Each route is created on the basis of the remote proxy network and mask, with the next hop to this network being the remote tunnel endpoint. By using the remote VPN router as the next hop, the traffic is forced through the crypto process to be encrypted.

The following commands were introduced or modified: reverse-route .

Reverse Route Remote Peer Options

12.2(13)T

12.2(14)S

An enhancement was added to RRI to allow you to specify an interface or address as the explicit next hop to the remote VPN device. This functionality allows the overriding of a default route to properly direct outgoing encrypted packets.

Reverse Route Injection Enhancements

12.2(33)SRA

12.2(33)SXH

12.3(14)T

The following enhancements were added to the Reverse Route Injection feature:

  • The default behavior of static crypto maps will be the same as that of dynamic crypto maps unless the reverse-route command and static keyword are used.

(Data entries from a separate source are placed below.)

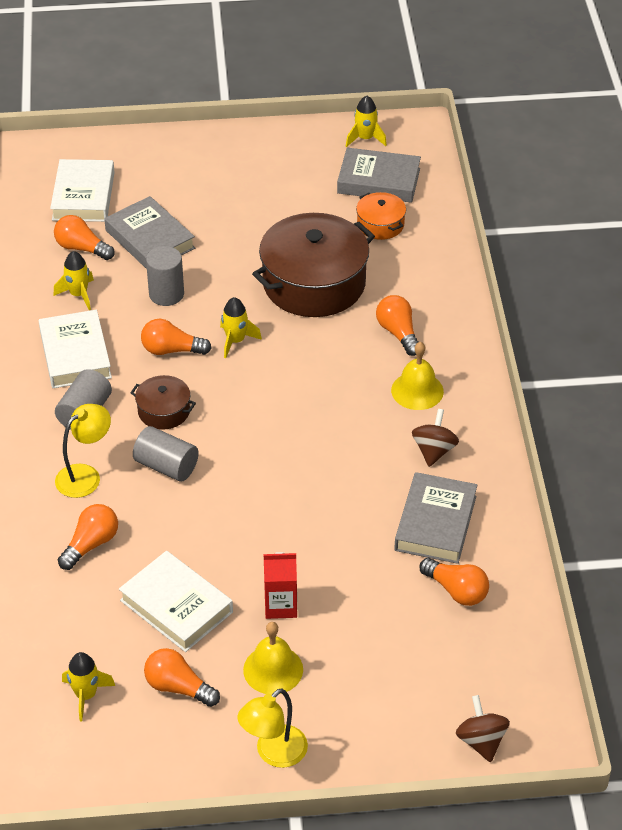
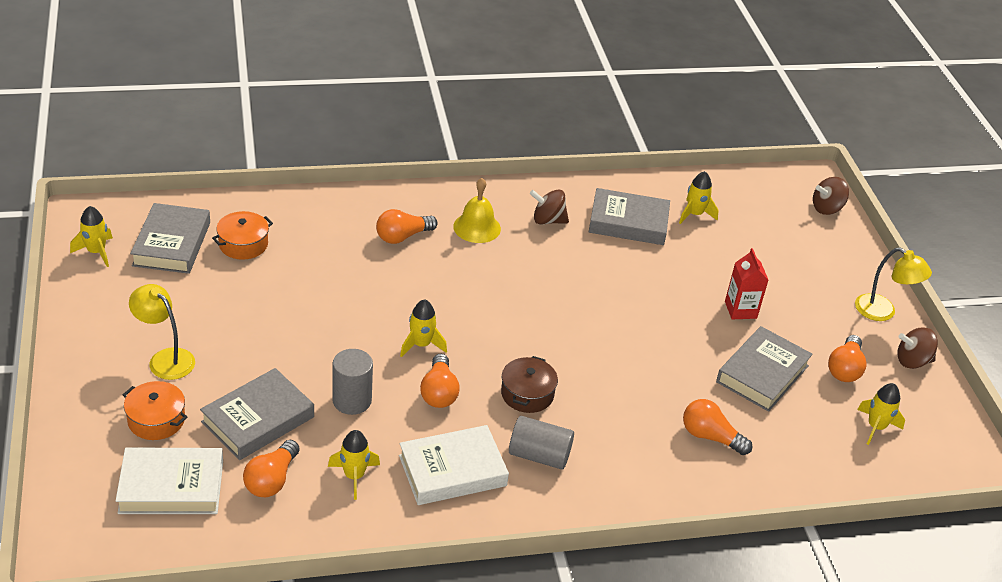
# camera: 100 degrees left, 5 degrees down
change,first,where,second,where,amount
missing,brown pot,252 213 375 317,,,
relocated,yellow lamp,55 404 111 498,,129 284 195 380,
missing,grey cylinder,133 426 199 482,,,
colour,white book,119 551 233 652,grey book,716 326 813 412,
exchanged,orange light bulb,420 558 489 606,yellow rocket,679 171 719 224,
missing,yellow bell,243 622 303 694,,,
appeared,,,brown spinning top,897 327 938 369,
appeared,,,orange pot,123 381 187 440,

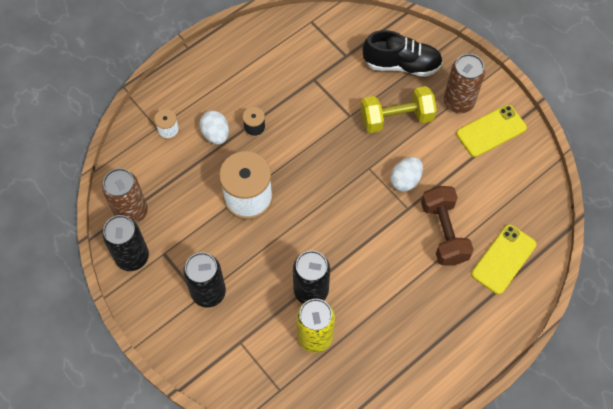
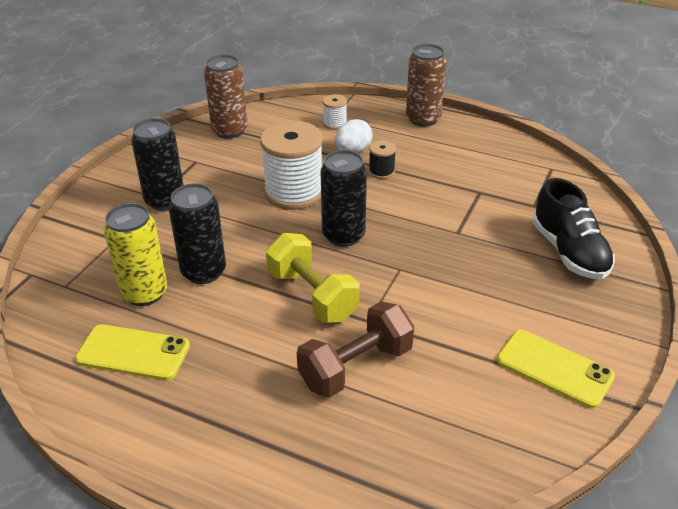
# camera: 65 degrees right, 25 degrees down
change,first,where,second,where,amount
relocated,brown can,444 54 485 113,,406 44 447 127,
relocated,yellow dumbbell,361 86 437 133,,266 233 360 323,
missing,white egg,390 157 423 192,,,
relocated,black can,102 215 149 271,,321 150 367 247,
relocated,yellow phone,471 225 537 294,,75 324 190 381,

  • A route tag value was added for any routes that are created using RRI.

  • RRI can be configured on the same crypto map that is applied to multiple router interfaces.

  • RRI configured with the reverse-route remote-peer ip-address command, keyword, and argument will create one route instead of two.

The following command was modified by these feature enhancements: reverse-route .

Gateway Option

12.4(15)T

15.1(3)S

This option allows you to configure unique next hops or gateways for remote tunnel endpoints.

RRI Distance Metric

12.4(15)T

15.1(3)S

This enhancement allows you to define a metric distance for each static route.

The following commands were introduced or modified: reverse-route, set reverse-route .

show crypto route Command

12.4(15)T

15.1(3)S

This command displays routes that are created through IPsec via RRI or Easy VPN VTIs.

Support for RRI on IPsec Profiles

12.4(15)T

15.1(3)S

This feature provides support for relevant RRI options on IPsec profiles that are predominantly used by VTIs.

Tag Option Configuration Changes

12.4(15)T

15.1(3)S

The tag option is now supported with IPsec profiles under the set reverse-route tag command.